The film wraps up rather depressingly, making the case that the Big East is "done" and "over", feeling like the end of an obituary with coaches and players reminiscing about their memories of what the conference was. The last scene before the credits is a block of text talking about the departure of seven schools to start their own basketball-only conference, and by forfeiting $70 million they got to keep the Big East name and the right to play at Madison Square Garden. Roll credits.
Overall, "Requiem" is worth a watch. I found the film fun and insightful, with moments that really make you feel what the experiences were like. The documentary is flawed in some aspects: for starters there's too much focus on Georgetown and Syracuse, and not enough focus on some other schools. The 80's part seems to take up the bulk of the film and the film really has to gloss over or omit entirely many important moments that the Big East had in the 90s, 00s and 10s (UConn won THREE national championships and they're hardly mentioned as a school, let alone as a prominent member of what made the Big East what it was) and towards the end really takes a negative perspective without showing a lot of positive highlights.

_EXERCISE REQUIREMENTS_:
**A.** Decide whether each statement agrees with the documentary review, answering yes or no and quoting the words of the review that settle it. (i) The last scene before the credits is a block of text. (ii) The reviewer thinks Georgetown and Syracuse get too little attention. (iii) The 1980s portion takes up most of the film.
**B.** According to the documentary review, how many national championships did UConn win?
**C.** Carry on the documentary review from its last sentence.
The data that comes after the documentary review is separate material.

_RECORDS PROVIDED_:

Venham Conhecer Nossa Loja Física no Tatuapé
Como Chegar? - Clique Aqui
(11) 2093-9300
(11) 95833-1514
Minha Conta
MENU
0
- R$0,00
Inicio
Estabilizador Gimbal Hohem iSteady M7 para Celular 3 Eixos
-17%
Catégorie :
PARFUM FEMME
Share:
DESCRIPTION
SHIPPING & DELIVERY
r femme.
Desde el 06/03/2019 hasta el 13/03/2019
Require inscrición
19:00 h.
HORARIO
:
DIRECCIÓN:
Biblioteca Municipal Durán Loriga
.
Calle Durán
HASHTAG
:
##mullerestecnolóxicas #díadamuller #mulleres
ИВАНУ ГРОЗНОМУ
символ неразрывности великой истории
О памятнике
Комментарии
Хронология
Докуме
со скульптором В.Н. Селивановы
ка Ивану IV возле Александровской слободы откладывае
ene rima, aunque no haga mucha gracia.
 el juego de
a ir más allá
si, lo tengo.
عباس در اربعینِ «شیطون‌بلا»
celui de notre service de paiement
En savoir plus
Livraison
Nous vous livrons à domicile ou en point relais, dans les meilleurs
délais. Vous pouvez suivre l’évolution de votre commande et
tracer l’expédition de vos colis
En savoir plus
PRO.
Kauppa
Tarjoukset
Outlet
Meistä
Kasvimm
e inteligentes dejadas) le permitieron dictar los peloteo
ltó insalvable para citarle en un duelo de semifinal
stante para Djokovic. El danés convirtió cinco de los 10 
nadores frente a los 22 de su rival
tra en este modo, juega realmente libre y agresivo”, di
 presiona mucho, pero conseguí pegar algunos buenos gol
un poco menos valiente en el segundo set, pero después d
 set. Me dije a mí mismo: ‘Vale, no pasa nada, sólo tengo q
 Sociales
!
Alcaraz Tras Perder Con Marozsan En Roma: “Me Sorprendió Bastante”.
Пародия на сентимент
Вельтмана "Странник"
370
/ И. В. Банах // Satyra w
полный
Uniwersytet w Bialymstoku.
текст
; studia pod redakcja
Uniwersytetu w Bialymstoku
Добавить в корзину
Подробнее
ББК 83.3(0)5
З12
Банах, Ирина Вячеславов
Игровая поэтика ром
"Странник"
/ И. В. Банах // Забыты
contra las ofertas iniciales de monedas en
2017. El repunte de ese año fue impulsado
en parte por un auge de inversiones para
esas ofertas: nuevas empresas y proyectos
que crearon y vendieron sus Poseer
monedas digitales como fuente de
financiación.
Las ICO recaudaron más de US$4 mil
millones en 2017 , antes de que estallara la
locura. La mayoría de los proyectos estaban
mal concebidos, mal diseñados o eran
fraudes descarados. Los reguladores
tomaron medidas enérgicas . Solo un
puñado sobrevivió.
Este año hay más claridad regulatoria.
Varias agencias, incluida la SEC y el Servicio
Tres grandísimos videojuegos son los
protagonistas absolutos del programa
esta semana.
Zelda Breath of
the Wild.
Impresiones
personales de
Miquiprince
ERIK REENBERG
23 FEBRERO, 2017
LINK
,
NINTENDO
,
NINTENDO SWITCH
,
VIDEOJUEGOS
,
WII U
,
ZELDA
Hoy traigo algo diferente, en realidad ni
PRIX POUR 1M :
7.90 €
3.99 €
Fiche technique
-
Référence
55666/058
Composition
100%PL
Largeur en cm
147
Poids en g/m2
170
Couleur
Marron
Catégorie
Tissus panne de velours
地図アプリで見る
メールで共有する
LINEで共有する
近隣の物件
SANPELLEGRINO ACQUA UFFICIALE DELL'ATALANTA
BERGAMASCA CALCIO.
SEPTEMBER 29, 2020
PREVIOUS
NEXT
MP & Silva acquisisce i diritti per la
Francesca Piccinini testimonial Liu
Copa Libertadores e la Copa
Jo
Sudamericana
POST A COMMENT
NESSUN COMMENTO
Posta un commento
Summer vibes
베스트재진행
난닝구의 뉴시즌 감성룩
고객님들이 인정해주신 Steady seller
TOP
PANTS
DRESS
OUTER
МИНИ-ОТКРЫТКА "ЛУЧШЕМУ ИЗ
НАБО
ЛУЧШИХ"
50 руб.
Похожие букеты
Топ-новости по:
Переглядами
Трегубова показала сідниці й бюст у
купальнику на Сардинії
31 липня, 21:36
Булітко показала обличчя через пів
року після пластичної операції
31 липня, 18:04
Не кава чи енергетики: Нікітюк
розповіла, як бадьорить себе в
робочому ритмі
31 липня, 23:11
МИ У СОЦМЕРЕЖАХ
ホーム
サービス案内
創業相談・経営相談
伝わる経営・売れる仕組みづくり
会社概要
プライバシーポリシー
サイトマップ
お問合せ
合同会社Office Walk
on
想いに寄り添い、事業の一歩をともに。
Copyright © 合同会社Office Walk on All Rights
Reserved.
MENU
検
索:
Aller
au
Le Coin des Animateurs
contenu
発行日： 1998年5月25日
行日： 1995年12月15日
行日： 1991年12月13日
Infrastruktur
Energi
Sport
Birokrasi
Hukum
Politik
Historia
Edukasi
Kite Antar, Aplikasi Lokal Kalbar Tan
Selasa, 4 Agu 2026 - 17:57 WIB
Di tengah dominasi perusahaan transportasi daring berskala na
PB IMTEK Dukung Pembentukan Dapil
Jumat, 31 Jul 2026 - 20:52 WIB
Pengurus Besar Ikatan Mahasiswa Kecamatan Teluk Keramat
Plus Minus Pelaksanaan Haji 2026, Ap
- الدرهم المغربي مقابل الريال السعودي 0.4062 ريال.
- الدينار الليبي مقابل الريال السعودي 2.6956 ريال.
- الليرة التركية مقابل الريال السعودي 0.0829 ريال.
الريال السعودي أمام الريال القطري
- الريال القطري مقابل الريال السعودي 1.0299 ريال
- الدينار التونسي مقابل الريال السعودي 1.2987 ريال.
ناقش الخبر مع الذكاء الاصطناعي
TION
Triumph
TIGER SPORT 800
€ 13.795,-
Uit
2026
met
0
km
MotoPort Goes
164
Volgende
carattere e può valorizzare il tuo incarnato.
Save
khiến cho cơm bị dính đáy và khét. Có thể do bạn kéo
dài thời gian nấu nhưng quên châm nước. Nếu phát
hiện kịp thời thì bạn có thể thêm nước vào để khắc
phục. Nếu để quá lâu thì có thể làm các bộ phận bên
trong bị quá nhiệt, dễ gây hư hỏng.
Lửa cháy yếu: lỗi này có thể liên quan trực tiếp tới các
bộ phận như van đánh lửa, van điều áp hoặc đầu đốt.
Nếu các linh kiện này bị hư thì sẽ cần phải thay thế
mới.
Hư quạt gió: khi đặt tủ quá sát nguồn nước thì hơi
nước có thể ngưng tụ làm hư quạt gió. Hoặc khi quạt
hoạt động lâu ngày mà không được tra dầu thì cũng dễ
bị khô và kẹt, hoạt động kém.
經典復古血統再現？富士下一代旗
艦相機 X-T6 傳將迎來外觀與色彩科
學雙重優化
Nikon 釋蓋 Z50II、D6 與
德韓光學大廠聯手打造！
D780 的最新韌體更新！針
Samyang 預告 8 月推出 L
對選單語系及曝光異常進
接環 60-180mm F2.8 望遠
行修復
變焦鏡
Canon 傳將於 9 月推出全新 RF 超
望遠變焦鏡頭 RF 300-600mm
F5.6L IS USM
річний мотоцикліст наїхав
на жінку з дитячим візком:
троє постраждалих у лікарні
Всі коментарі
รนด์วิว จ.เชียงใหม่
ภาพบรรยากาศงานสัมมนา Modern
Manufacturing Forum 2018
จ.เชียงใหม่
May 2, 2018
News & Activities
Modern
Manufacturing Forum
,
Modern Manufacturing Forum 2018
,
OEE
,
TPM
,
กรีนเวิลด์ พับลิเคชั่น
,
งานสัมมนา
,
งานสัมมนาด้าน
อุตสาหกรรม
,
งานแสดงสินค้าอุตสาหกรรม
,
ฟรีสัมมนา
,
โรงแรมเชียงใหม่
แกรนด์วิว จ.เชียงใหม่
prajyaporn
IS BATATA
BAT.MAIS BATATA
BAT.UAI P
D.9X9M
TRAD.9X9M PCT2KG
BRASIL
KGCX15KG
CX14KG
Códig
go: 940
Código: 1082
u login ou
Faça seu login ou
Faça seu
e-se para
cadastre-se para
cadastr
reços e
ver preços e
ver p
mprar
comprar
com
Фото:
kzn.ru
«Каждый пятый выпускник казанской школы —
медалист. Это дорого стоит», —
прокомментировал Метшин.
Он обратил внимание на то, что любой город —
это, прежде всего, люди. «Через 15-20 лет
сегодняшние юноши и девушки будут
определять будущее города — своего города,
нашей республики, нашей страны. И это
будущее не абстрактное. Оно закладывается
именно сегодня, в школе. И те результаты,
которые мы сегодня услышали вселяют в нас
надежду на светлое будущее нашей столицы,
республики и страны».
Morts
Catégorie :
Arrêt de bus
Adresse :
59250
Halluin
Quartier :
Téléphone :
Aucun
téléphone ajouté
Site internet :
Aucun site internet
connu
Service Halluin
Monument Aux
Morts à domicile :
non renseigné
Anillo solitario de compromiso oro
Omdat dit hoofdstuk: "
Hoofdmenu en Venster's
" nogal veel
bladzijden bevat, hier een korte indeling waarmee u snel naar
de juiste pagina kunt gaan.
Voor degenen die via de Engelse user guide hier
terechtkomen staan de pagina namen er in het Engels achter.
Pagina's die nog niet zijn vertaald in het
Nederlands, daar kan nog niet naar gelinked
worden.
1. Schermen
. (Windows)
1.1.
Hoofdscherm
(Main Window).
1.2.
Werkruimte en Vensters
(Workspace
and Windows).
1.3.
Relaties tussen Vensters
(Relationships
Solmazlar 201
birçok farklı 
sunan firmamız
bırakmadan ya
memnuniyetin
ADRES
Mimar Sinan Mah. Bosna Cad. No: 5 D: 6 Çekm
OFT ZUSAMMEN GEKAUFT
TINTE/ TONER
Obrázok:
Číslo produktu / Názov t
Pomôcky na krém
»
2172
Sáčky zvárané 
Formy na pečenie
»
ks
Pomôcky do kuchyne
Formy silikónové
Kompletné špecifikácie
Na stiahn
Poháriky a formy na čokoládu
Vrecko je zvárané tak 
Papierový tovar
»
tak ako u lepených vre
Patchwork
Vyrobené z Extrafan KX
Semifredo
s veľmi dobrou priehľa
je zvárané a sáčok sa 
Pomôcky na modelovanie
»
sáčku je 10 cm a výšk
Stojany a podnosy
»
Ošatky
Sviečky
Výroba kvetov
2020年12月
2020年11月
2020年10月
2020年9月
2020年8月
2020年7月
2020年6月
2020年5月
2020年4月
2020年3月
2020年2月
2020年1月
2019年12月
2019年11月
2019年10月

_ANSWERS BY TASK_:
**A.**
(i) Yes: "The last scene before the credits is a block of text"
(ii) No: "there's too much focus on Georgetown and Syracuse"
(iii) Yes: "The 80's part seems to take up the bulk of the film"

**B.** Three.

**C.**
The film also fails to key on the fact the Big East is still alive, and returned to it's roots. I realize that ESPN no longer produces the Big East, and it's too early in the it's new form to call the Big East a true success, but it's important to at least highlight the motives and reforming of the new Big East because it really is a return to what the film talks about for the first hour and a half. Yet other than the end text there's no mention of it.
All that said the film does remind you of why the Big East became so renowned, and why what it accomplished should never be forgotten.
As I finish this the Georgetown-DePaul game is coming to an exciting conclusion. DePaul is up 57-54 with 14 seconds to go. A win from a team like DePaul over a team like Georgetown is what the Big East has always been about. It's good to see it alive and well.